Everything with carbon in it—from your lunch to yourself—has a little radioactive carbon in it. That radioactive carbon is in equilibrium with the environment around it. As Libby realized, when those things die, the process of absorbing any new radioactive 14C stops, and however much radioactive 14C was there starts to decay. The longer a thing has been dead, the less 14C it has left in it.
The half-life of 14C is 5,730 ± 40 years. That means that after 5,730 years, half of the 14C in any given object will have decayed. After another 5,730 years, half of that remaining 14C will have decayed too, so there is a quarter of the original amount, and so on. To derive a radiocarbon age for an archaeological sample, a scientist simply measures the amount of radioactive 14C remaining and calculates how many years it has been since that organism died.
That’s absolutely amazing. But it isn’t actually quite so simple.
Physicists, including Libby, initially assumed that 14C was spread uniformly around the planet. But it’s not. That can have a dramatic effect on radiocarbon dating. Take modern shellfish from coastal Peru, for example: Their radiocarbon date suggests that they’re about 400 years old. Are they related to Rip Van Winkle? No! As remarkable as it may be, they seem that old because they are ingesting seawater that has been on a 400-year trip from its time at the surface in the North Atlantic, where it soaked up its original content of 14C. These mollusks look as old as the water they eat (or, more accurately, filter).
Carbon-14 production also isn’t constant over time. Scientists now know that 14C production depends on sunspot flares, changes in the intensity of the earth’s magnetic field, and other geophysical phenomena. Ever since the Industrial Revolution, people have been flooding the atmosphere with old, 14C-deficient carbon by burning fossil fuels. Then there was the nuclear bomb. From 1950 to 1964, the United States, the Soviet Union, and other countries conducted above-ground nuclear tests that injected an abundance of radioactivity into the upper atmosphere. These are some of the reasons that radiocarbon dating isn’t used on objects less than about 300 years old.
Scientists have had to continually tweak and twiddle the conversion equations that tell archaeologists like me how old an object is based on its radiocarbon date. There are rules and calibrations unique to marine life from one ocean to another, from one hemisphere to another, and from different material types—from bones to plants to freshwater clamshells. Researchers keep learning weird and wonderful ways that radiocarbon dates can be “wrong” and how to correct for those errors. Indeed, scientists continuously update the calibration curves that are used to convert radiocarbon “years” to calendar years because the two are not the same.

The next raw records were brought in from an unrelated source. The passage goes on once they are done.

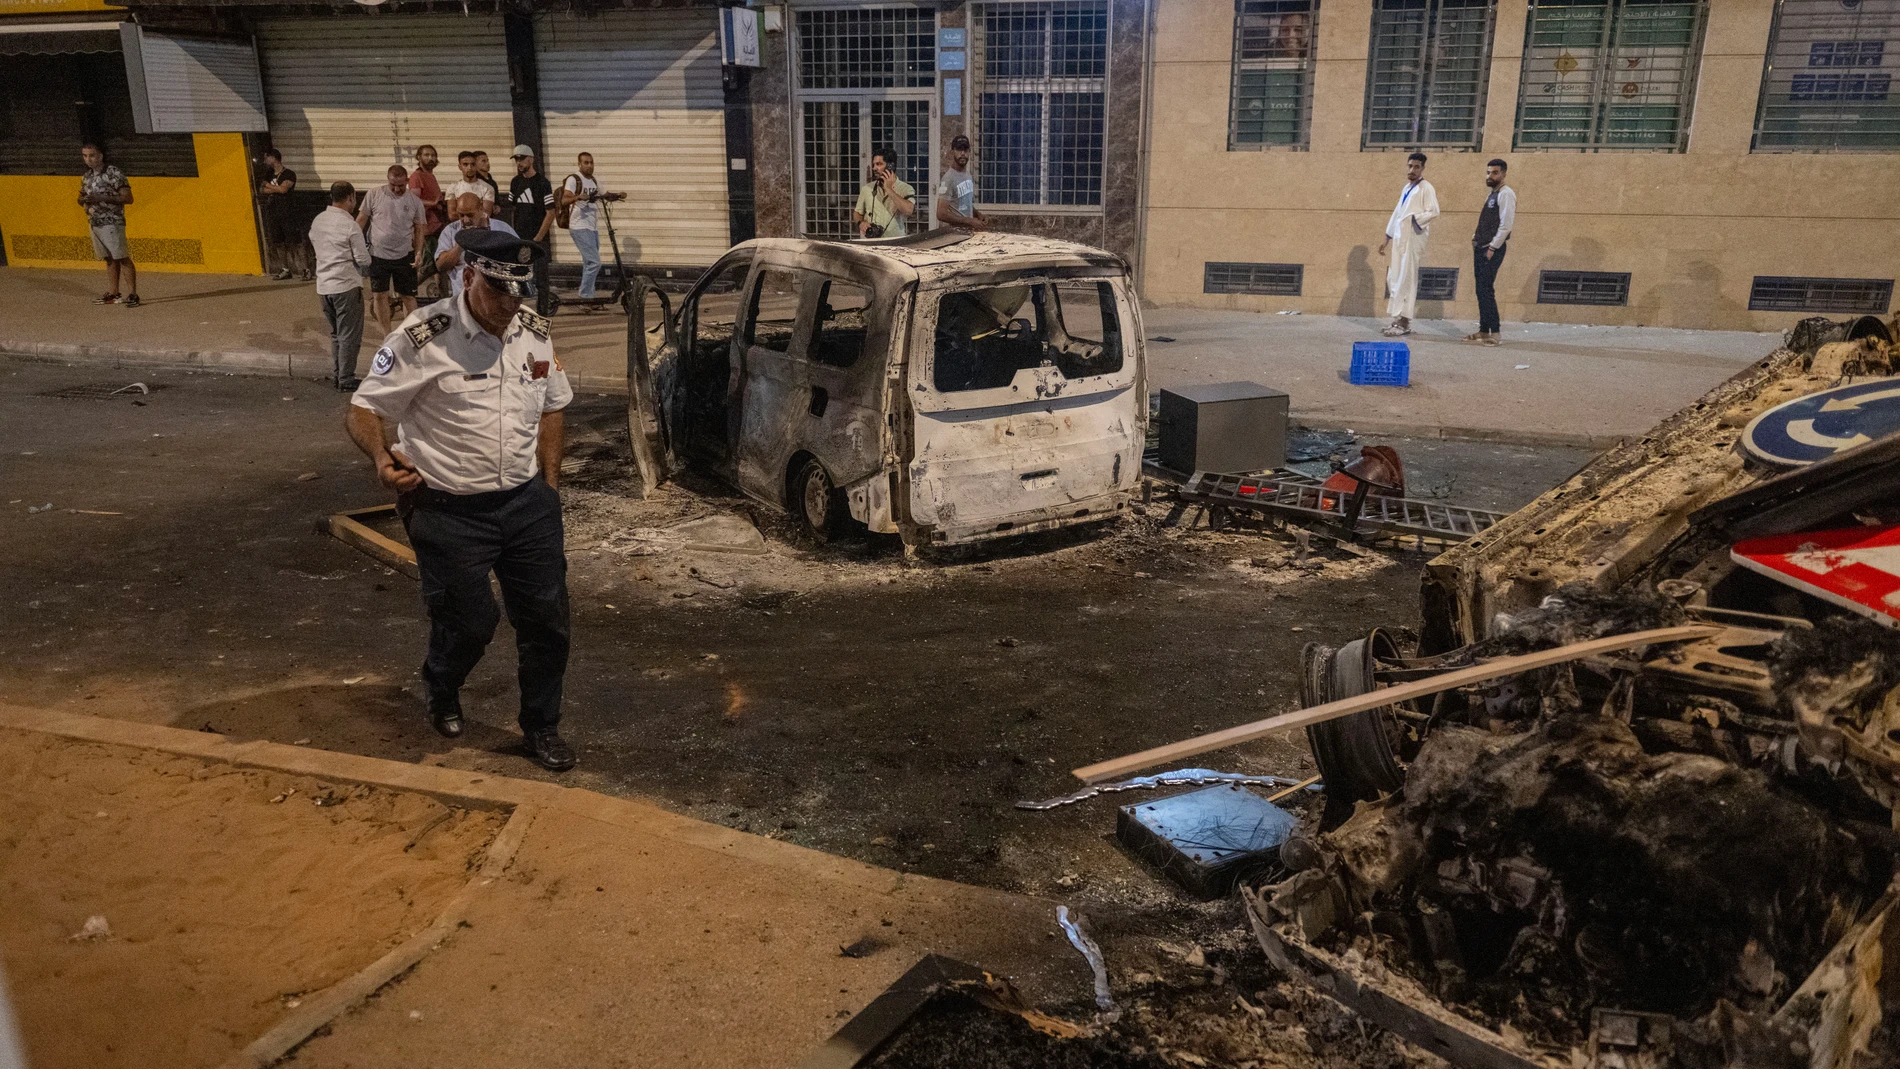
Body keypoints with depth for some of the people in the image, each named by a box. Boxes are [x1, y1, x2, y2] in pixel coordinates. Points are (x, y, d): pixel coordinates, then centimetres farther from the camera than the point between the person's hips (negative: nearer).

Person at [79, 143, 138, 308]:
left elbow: (128, 197, -14)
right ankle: (112, 293, 13)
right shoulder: (86, 176, 13)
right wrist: (83, 201, 0)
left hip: (112, 222, -7)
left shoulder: (113, 173, -9)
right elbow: (82, 198, 25)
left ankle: (133, 294, -10)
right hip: (94, 223, 7)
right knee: (109, 259, 10)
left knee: (122, 257, -9)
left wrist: (102, 198, -20)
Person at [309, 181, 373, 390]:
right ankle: (346, 380, 4)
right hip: (346, 286, -7)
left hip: (323, 285, 7)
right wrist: (364, 271, 9)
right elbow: (364, 261, -12)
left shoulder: (318, 220, 7)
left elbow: (314, 246, 17)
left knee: (336, 333, 19)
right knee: (349, 335, 1)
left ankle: (337, 375, 23)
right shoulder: (349, 225, -14)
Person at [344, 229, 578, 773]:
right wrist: (382, 457, -28)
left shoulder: (534, 331, 2)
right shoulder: (423, 339, -15)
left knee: (547, 618, 7)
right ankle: (442, 694, 41)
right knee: (468, 623, 6)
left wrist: (549, 484, 11)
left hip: (527, 502, 5)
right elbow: (363, 408, -8)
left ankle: (542, 726, 27)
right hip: (452, 512, -4)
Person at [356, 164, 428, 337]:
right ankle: (387, 336, 17)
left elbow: (418, 229, 4)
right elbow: (361, 220, 0)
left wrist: (419, 252, -8)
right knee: (380, 295, 6)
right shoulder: (374, 195, -5)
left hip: (404, 256, 0)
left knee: (408, 296, 4)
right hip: (378, 255, 0)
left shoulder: (415, 201, -1)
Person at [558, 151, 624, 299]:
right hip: (580, 228, -8)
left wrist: (618, 195, 8)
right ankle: (585, 297, -11)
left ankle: (586, 297, 16)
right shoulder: (573, 180, -7)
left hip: (593, 228, 8)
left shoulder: (593, 181, 17)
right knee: (594, 262, -17)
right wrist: (578, 197, -39)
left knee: (589, 264, 11)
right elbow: (564, 201, -18)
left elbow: (605, 196, 30)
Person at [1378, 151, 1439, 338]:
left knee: (1406, 279, -10)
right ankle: (1398, 319, 14)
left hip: (1413, 239, -8)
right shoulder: (1406, 188, 19)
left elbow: (1434, 212, -14)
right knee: (1394, 279, 8)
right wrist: (1387, 237, 21)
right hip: (1399, 238, 8)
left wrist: (1414, 219, -25)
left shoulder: (1426, 188, -5)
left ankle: (1405, 323, -9)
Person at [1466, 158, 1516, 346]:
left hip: (1493, 249, -9)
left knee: (1486, 290, -11)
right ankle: (1484, 330, 14)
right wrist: (1477, 238, 10)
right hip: (1481, 247, 9)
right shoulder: (1491, 194, 18)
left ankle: (1496, 333, -8)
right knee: (1481, 291, 9)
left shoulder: (1506, 194, -11)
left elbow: (1506, 224, -18)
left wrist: (1492, 248, -18)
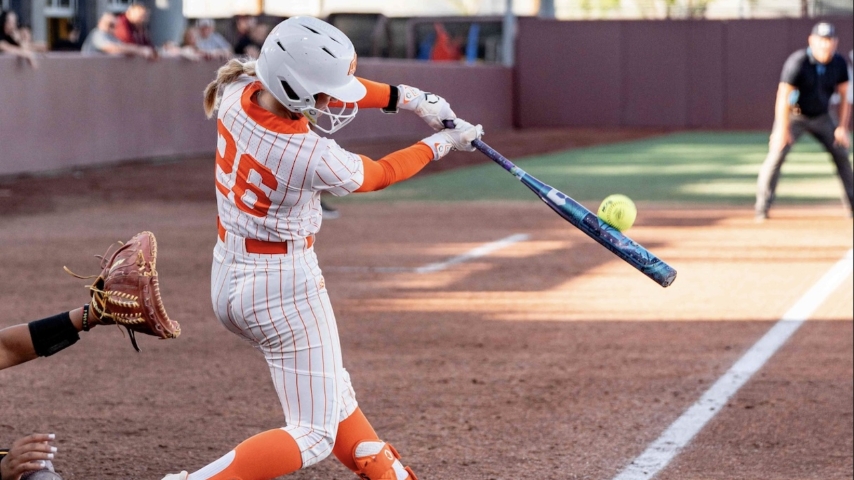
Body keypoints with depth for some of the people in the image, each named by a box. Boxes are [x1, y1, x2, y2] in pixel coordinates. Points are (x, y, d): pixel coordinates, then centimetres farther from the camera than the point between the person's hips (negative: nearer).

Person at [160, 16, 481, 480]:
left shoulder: (237, 92, -12)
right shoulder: (314, 158, -29)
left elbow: (336, 86, 4)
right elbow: (379, 174, -6)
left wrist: (409, 98, 4)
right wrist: (440, 143, 8)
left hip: (227, 279, 9)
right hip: (284, 287, -9)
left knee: (330, 393, 25)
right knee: (314, 434, 1)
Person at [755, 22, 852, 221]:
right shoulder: (798, 62, -25)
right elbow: (783, 96, -27)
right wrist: (783, 129, -31)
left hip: (821, 117, 5)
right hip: (793, 115, -5)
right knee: (776, 154, -18)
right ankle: (762, 208, -16)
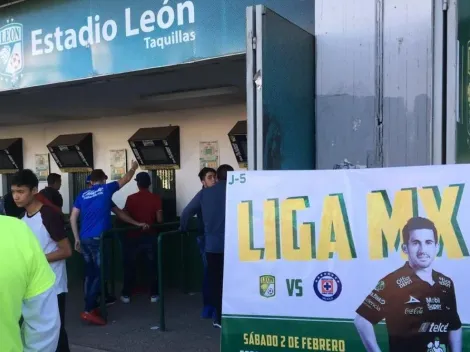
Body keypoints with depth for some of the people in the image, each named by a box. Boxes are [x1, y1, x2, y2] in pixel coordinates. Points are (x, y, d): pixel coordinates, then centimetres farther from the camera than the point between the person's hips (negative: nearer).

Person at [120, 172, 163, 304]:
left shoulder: (131, 198, -7)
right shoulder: (156, 198, -7)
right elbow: (159, 219, -9)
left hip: (133, 236, 0)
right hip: (149, 236, 0)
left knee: (130, 266, 12)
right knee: (152, 265, 11)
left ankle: (126, 295, 17)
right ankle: (153, 294, 14)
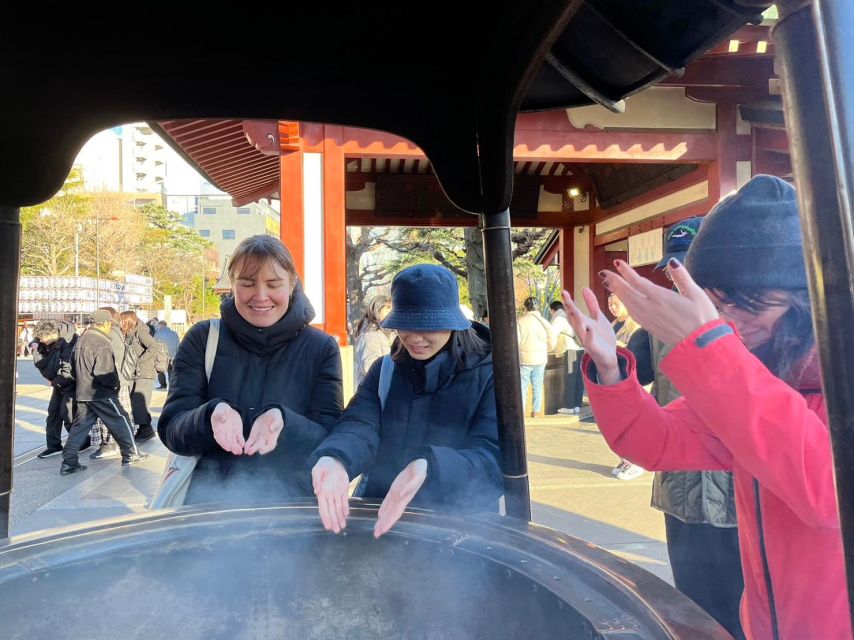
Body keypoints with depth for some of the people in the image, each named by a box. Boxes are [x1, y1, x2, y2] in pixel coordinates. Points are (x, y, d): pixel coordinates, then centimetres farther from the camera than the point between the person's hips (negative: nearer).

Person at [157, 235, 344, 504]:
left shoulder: (322, 348, 0)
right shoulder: (202, 339, 3)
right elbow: (171, 431, -2)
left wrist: (283, 422, -25)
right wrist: (211, 415, -24)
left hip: (291, 507, -2)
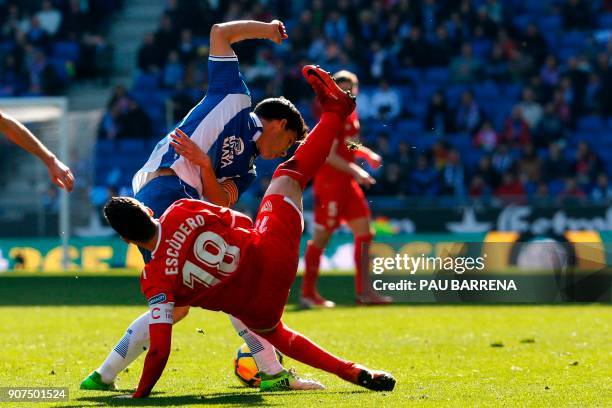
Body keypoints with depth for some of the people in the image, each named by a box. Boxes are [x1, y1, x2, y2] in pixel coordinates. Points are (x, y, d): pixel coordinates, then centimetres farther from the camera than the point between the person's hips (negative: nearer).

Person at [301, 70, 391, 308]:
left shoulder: (351, 114, 12)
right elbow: (329, 155, -20)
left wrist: (367, 154, 11)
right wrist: (355, 171, -22)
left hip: (347, 183, 9)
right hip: (329, 183, -9)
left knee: (364, 232, 6)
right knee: (321, 237, -4)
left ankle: (363, 291, 8)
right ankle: (307, 293, 3)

Remember that sandal from Tularosa Cave that was dated to 1,710 ± 40 radiocarbon years old? Because of all these complicated factors, I had to convert that radiocarbon “date” to calendar years. Scientists have developed a calibration curve based on the radiocarbon dating of individual, annual growth rings in ancient bristlecone pine trees from California and ancient oaks from Europe. That calibration curve tells me that the sandal samples actually date to between 40 B.C. (2,060 years ago) and A.D. 120 (1,900 years ago) on the Christian calendar. In other words, that sandal was made by a Native American from plants that lived when ancient Rome dominated the Mediterranean and the Han dynasty dominated China.
Although imperfect, radiocarbon dating has revolutionized archaeology. (Stay tuned for my next column for examples of that.) To me, it is a complete marvel that archaeologists can use a technique from nuclear physics to date ancient materials up to 70,000 years old—including my beloved sandals from New Mexico.